Moratti menceritakan kisah ketertarikan Inter pada Messi dan nyaris membawa pulang Pirlo dan Ibrahimovic ke Meazza.
Mantan presiden Inter Milan Massimo Moratti mengaku pernah menjajaki kemungkinan menggaet Lionel Messi dan Andres Iniesta ke Giuseppe Meazza.

Di waktu bersamaan, Moratti juga menjelaskan Andrea Pirlo dan Zlatan Ibrahimovic nyaris berkostum Nerazzurri lagi.

Cerita Inter meminati Messi dikatakan bergulir di sepanjang karier sang superstar. Pendakatan La Beneamata pada Messi sudah dimulai jauh sebelum dia mengukuhkan diri sebagai icon di Camp Nou.

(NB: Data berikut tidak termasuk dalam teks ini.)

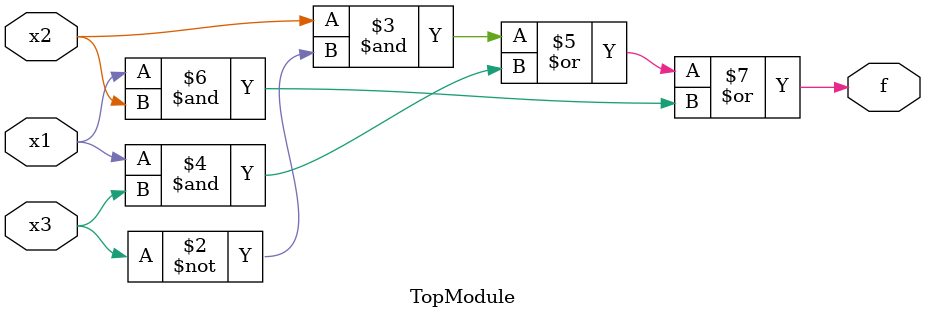
<source format=sv>
module TopModule(
    input logic x3,
    input logic x2,
    input logic x1,
    output logic f
);

    always @(*) begin
        f = (x2 & ~x3) | (x1 & x3) | (x1 & x2);
    end

endmodule
</source>
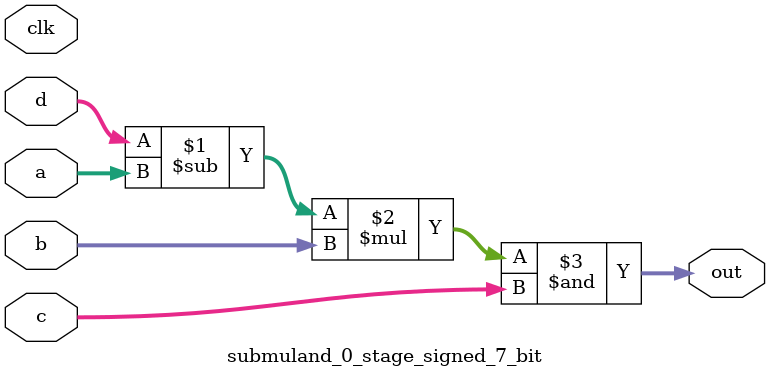
<source format=sv>
(* use_dsp = "yes" *) module submuland_0_stage_signed_7_bit(
	input signed [6:0] a,
	input signed [6:0] b,
	input signed [6:0] c,
	input signed [6:0] d,
	output [6:0] out,
	input clk);

	assign out = ((d - a) * b) & c;
endmodule

</source>
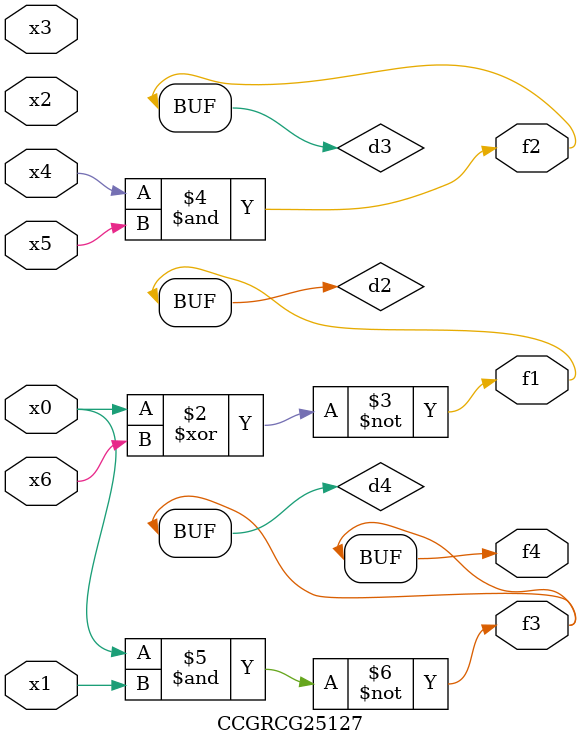
<source format=v>
module CCGRCG25127(
	input x0, x1, x2, x3, x4, x5, x6,
	output f1, f2, f3, f4
);

	wire d1, d2, d3, d4;

	nor (d1, x0);
	xnor (d2, x0, x6);
	and (d3, x4, x5);
	nand (d4, x0, x1);
	assign f1 = d2;
	assign f2 = d3;
	assign f3 = d4;
	assign f4 = d4;
endmodule

</source>
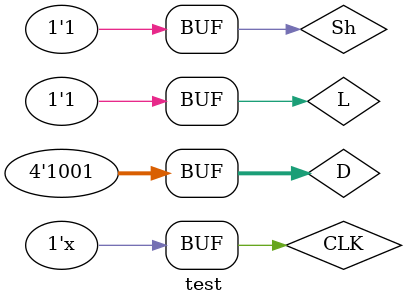
<source format=v>
module test;
    reg [3:0]D;
    reg CLK,Sh,L;
    
    wire [3:0]Q;
    
    shifter myshifter(Q,D,Sh,L,CLK);
    
    initial begin
        #0 D[0]=1'b1;D[1]=1'b0;D[2]=1'b0;D[3]=1'b1;Sh=0;L=1;CLK=0;
        #200 L=0;
        #500 Sh=1;
        #700 L=1;
    end
    always #50 CLK=~CLK;
endmodule

</source>
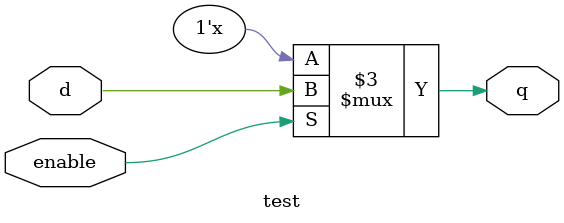
<source format=v>
module test(input d, enable, output reg q);

always @(d or enable)
    if(enable)
	    q = d;
endmodule		

</source>
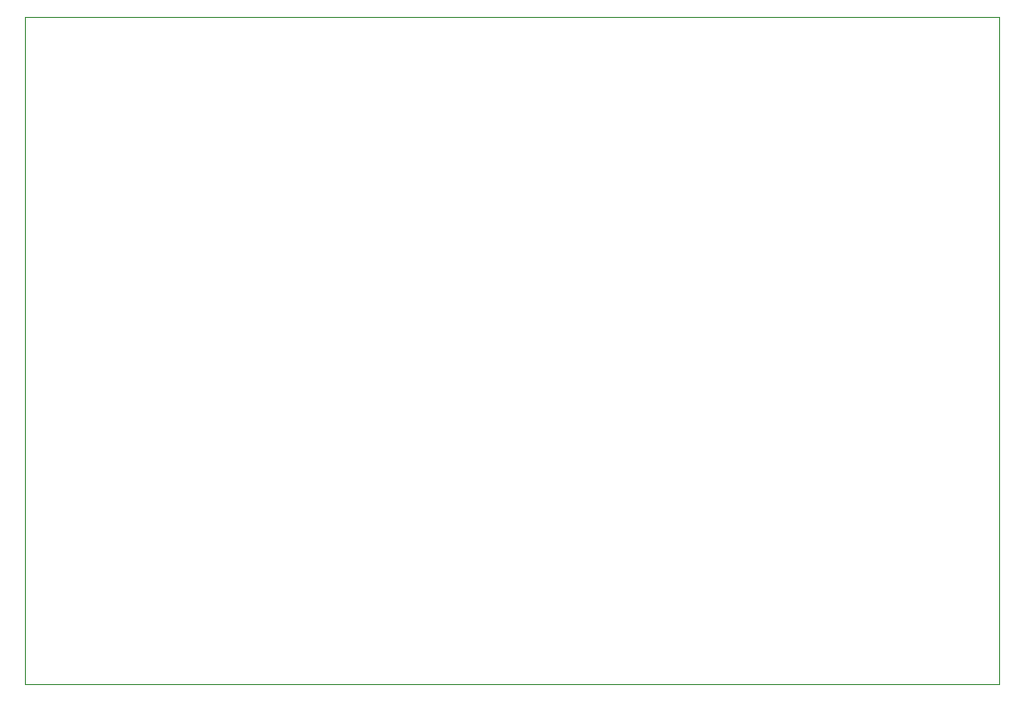
<source format=gbr>
%TF.GenerationSoftware,KiCad,Pcbnew,7.0.7*%
%TF.CreationDate,2023-10-22T12:37:57-05:00*%
%TF.ProjectId,state mode logic analyzer,73746174-6520-46d6-9f64-65206c6f6769,1*%
%TF.SameCoordinates,Original*%
%TF.FileFunction,Profile,NP*%
%FSLAX46Y46*%
G04 Gerber Fmt 4.6, Leading zero omitted, Abs format (unit mm)*
G04 Created by KiCad (PCBNEW 7.0.7) date 2023-10-22 12:37:57*
%MOMM*%
%LPD*%
G01*
G04 APERTURE LIST*
%TA.AperFunction,Profile*%
%ADD10C,0.100000*%
%TD*%
G04 APERTURE END LIST*
D10*
X63550000Y-30200000D02*
X146325000Y-30200000D01*
X146325000Y-86900000D01*
X63550000Y-86900000D01*
X63550000Y-30200000D01*
M02*

</source>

“Kami mulai memantau perkembangan Messi di Piala Dunia U-18,” buka Moratti di Corriere della Sera.

“Kami memulai misi di Spanyol. Pemantau bakat Inter melaporkan soal kesehatan Messi dan komitmen Barcelona, dedikasi kuat mereka untuk memecahkan masalah.”

“Saya kemudian mengatakan, lupakan saja. Saya bersumpah, Barcelona mengurus Messi seperti ayah pada anaknya.”

Moratti juga mengaku menyerah merayu Iniesta untuk datang ke Italia. “Kegagalan pembelian? Ada nama Iniesta.”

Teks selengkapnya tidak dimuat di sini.